EXCERPT PROVIDED.
....................
1. **Synchronous RPC** – The client waits for a response before proceeding.
2. **Asynchronous RPC** – The client does not wait and continues execution, fetching the result later.
3. **Streaming RPC** – The client and server exchange multiple messages in a single RPC call (e.g., bidirectional streaming in gRPC).

### **Advantages of RPC**

* **Simplicity** – Calls appear as local function calls.
* **Performance** – More efficient than REST over HTTP (especially with gRPC).
* **Streaming Support** – Enables real-time communication.
* **Strongly Typed** – Enforces structured communication with Protocol Buffers.

### **Disadvantages of RPC**

* **Tightly Coupled** – Client and server need shared interfaces.
* **Complex Debugging** – More challenging than REST APIs.
* &#x20;**Language Constraints** – Requires language-specific bindings.
....................
APPLY WHAT YOU READ.
**a.** Reproduce the part of the RPC excerpt between "2. **Asynchronous RPC**" and "local function calls.", inclusive.
**b.** Which advantage of RPC does the RPC excerpt credit with enabling real-time communication?
**c.** Render this sentence from the RPC excerpt in Spanish: "The client waits for a response before proceeding."
Work only from the RPC excerpt, without outside knowledge.
....................
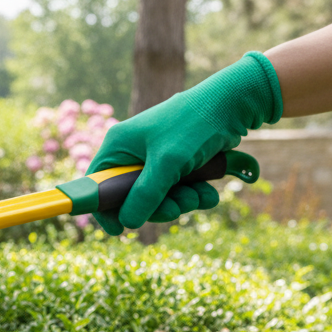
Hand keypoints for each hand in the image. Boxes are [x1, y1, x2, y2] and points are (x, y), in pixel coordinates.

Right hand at [87, 52, 282, 234]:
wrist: (234, 102)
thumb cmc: (194, 124)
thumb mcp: (167, 163)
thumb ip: (145, 195)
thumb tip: (127, 222)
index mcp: (119, 146)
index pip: (98, 184)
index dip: (105, 209)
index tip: (120, 229)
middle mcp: (134, 152)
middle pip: (131, 196)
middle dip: (157, 207)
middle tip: (176, 208)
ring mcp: (156, 157)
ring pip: (158, 196)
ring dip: (180, 202)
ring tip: (200, 196)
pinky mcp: (178, 162)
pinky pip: (177, 189)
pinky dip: (193, 194)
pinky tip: (209, 192)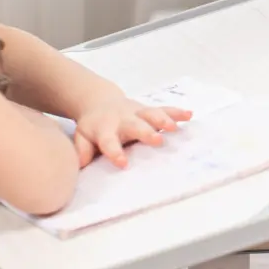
....................
SOLUTIONS TO EACH TASK.
**a.**
2. **Asynchronous RPC** – The client does not wait and continues execution, fetching the result later.
3. **Streaming RPC** – The client and server exchange multiple messages in a single RPC call (e.g., bidirectional streaming in gRPC).

### **Advantages of RPC**

* **Simplicity** – Calls appear as local function calls.

**b.** Streaming Support

**c.** El cliente espera una respuesta antes de continuar.